# Local Media randomly pauses



## pestilent (Jun 22, 2011)

Since I got my charge (day 1) I have had issues with local music randomly pausing. Initially I submitted it as a Google Music bug, but I am now noticing the issue in Spotify as well, so I think it's my phone.

So far I have only noticed it in Spotify and Google Music, when playing local media (I haven't tested stream extensively in either app). In all cases the music will just randomly pause and I have to unlock my phone and push play again. It's happened across multiple roms and kernels and I have never seen any warning or error. In most instances the phone has been locked and in my pocket or sitting on my desk.

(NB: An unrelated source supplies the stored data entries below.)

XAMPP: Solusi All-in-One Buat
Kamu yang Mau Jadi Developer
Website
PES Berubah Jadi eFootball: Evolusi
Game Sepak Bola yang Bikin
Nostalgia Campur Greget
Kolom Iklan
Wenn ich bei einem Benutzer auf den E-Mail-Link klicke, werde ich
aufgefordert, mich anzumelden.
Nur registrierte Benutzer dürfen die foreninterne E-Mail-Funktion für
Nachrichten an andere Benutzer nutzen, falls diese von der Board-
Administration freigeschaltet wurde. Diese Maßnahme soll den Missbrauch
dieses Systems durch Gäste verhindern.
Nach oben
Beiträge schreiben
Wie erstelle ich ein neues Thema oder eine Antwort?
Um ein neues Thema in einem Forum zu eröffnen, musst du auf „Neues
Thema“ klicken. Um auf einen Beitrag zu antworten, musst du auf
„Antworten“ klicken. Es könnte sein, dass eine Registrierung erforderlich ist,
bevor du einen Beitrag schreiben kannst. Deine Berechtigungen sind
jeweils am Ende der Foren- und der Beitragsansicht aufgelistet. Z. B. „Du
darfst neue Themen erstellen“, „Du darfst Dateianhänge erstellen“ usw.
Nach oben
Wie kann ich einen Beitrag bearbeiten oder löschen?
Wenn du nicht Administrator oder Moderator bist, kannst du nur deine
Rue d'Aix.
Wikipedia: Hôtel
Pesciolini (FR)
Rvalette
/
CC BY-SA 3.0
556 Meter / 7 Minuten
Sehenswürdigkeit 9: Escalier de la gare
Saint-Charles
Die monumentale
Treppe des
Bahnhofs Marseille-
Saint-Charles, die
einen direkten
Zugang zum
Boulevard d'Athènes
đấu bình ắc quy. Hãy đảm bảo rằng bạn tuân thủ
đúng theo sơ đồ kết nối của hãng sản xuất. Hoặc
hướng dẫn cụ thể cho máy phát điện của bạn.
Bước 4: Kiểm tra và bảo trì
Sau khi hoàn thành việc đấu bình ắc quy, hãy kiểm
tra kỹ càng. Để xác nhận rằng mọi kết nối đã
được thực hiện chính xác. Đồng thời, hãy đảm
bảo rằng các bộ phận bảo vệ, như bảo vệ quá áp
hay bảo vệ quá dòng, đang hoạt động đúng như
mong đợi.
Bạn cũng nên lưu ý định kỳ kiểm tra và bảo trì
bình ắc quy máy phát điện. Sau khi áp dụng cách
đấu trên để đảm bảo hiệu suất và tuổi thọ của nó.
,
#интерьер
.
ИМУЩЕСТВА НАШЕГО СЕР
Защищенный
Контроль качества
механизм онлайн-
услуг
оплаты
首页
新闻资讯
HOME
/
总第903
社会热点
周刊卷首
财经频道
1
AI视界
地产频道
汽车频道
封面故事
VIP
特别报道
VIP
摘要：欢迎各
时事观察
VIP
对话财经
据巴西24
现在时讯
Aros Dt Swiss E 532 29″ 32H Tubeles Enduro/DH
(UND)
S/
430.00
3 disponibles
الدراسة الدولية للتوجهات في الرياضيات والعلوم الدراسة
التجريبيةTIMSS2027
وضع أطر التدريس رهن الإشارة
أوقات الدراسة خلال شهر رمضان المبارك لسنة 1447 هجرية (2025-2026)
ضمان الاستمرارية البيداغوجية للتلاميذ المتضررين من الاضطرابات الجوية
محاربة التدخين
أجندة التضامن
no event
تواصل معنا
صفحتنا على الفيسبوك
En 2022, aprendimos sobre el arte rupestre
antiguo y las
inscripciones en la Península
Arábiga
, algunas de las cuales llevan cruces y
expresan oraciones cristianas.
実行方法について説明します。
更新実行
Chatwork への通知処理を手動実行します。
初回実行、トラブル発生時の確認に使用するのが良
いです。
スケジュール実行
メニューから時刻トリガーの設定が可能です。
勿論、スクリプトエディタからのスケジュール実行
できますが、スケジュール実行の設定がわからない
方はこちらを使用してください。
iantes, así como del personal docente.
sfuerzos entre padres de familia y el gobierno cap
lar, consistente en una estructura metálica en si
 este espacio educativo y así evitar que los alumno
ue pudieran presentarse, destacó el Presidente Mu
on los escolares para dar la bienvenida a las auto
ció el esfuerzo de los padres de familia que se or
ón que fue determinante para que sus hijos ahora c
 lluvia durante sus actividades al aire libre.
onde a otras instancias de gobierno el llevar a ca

Has anyone else seen anything like this? It's driving me crazy.


----------



## fz798 (Jul 10, 2011)

I noticed the same thing, and finally figured it was probably the lousy Class2 MicroSDHC card you get with the phone. I got myself a Class6 and have not had the problem since. HTH


----------



## pestilent (Jun 22, 2011)

I have been thinking that was the most likely culprit. Will order up a replacement and see how it goes.


----------



## velogiraptor (Sep 23, 2011)

fz798 said:


> I noticed the same thing, and finally figured it was probably the lousy Class2 MicroSDHC card you get with the phone. I got myself a Class6 and have not had the problem since. HTH


Not sure... I have the same problem streaming or local. Have had since I got the phone.


----------